Entitled “Scribbling and Doodling – From Leonardo da Vinci to Cy Twombly”, the unusual collection of nearly 300 original works ranges from playful and whimsical to transgressive and political.

It brings to light delightful discoveries never intended for the public eye – with some even in the most unexpected of places.

The wooden panels of the majestic Triptych of the Madonna by Giovanni Bellini conceal a world of drawings on the back “that have nothing to do with the front”, Francesca Alberti, one of the show’s curators said.

On close observation, one can distinguish overlapping figures sketched onto the raw wood, one wearing a bishop’s mitre and grimacing grotesquely.

“What we show in this exhibition is a whole series of drawings where the artist’s hand has been liberated.”

Kids’ drawings

Whether on the walls of artists’ workshops, underneath frescoes or in the margins of other drawings, the doodles and sketches include out-of-proportion figures, crude renditions of heads and bodies, comical caricatures and wobbly lines, scribbles and hatchings.

These “experimental, transgressive, regressive or liberating graphic gestures”, as the catalogue describes them, are not subject to the rules and constraints of academic art and call to mind children’s doodles.

“It took me a lifetime to learn to draw like them,” Pablo Picasso said of the freshness and creativity of children’s art.

Less rigid and more spontaneous, the works represent the hidden side of the artists’ talent, plunging the visitor into the heart of the creative process.

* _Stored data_
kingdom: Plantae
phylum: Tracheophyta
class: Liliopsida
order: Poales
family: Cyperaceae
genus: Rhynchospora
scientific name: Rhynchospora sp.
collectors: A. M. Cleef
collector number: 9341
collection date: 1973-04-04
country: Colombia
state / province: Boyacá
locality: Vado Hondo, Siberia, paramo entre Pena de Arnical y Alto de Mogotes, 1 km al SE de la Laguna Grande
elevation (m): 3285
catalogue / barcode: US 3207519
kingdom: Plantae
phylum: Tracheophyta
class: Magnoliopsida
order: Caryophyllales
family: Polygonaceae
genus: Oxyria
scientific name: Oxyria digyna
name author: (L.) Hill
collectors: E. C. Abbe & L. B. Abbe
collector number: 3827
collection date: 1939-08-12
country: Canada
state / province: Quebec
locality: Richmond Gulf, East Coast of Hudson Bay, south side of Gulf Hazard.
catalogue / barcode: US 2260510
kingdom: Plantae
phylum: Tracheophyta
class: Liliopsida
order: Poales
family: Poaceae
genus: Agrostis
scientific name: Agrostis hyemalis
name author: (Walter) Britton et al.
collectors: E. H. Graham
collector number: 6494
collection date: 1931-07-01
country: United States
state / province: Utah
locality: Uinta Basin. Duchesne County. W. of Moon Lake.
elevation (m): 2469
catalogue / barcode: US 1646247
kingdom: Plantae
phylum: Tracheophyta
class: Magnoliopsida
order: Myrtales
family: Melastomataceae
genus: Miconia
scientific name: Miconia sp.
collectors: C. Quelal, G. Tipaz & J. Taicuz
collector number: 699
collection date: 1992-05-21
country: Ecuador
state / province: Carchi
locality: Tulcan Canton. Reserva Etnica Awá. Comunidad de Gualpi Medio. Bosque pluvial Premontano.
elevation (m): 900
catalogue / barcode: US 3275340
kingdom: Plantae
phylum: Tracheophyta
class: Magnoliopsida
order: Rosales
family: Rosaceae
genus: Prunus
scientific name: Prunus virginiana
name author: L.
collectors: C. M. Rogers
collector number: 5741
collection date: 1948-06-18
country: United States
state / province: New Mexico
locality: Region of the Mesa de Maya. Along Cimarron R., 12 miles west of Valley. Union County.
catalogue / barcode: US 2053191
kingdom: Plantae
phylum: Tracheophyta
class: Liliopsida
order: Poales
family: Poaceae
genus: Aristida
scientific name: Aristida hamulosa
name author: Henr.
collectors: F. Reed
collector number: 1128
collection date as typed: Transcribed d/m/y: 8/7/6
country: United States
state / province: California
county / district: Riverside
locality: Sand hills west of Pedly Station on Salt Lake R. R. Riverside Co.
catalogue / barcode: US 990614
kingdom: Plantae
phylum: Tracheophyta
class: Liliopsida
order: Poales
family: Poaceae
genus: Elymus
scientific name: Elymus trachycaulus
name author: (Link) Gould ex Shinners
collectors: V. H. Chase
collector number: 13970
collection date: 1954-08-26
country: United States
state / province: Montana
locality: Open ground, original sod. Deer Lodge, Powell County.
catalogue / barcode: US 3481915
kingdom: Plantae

* _EXERCISE REQUIREMENTS_
**1.** In the records, turn the stretch from the line containing "catalogue / barcode: US 3275340" through the line containing "state / province: California" into a JSON list of strings, one string per line, leaving out blank lines.
**2.** Carry on the piece about the doodling exhibition from where it stops.

* _ANSWERS IN ORDER_
**1.**
[
  "catalogue / barcode: US 3275340",
  "kingdom: Plantae",
  "phylum: Tracheophyta",
  "class: Magnoliopsida",
  "order: Rosales",
  "family: Rosaceae",
  "genus: Prunus",
  "scientific name: Prunus virginiana",
  "name author: L.",
  "collectors: C. M. Rogers",
  "collector number: 5741",
  "collection date: 1948-06-18",
  "country: United States",
  "state / province: New Mexico",
  "locality: Region of the Mesa de Maya. Along Cimarron R., 12 miles west of Valley. Union County.",
  "catalogue / barcode: US 2053191",
  "kingdom: Plantae",
  "phylum: Tracheophyta",
  "class: Liliopsida",
  "order: Poales",
  "family: Poaceae",
  "genus: Aristida",
  "scientific name: Aristida hamulosa",
  "name author: Henr.",
  "collectors: F. Reed",
  "collector number: 1128",
  "collection date as typed: Transcribed d/m/y: 8/7/6",
  "country: United States",
  "state / province: California"
]

**2.**
The exhibit deliberately ignores chronology and happily mixes eras, proposing new connections between Renaissance masters from Leonardo da Vinci and Michelangelo to modern and contemporary artists like Jean-Michel Basquiat, Jean Dubuffet, Pablo Picasso and Cy Twombly.

‘Putin out’

Displayed in the villa’s wide, gently rising staircase, originally built to accommodate horses, “a dialogue between Renaissance drawings and contemporary drawings” plays out, with 16th-century sketches juxtaposing doodles produced four centuries later.

A Madonna and Child by the Mannerist Taddeo Zuccari, who lived from 1529 to 1566, “decomposes and unravels into a whole series of scribbled lines as if, in fact, the artist’s hand was completely free”, Alberti said.

These sketches and doodles were important to the artists, Alberti explained, as they allowed them to “release the tension accumulated while drawing”.

“You also need to free yourself from drawing to be able to draw again with the same energy,” she said.

Visitors to the exhibition are themselves invited to unleash their inner creativity in a charcoal grey room, with chalk provided.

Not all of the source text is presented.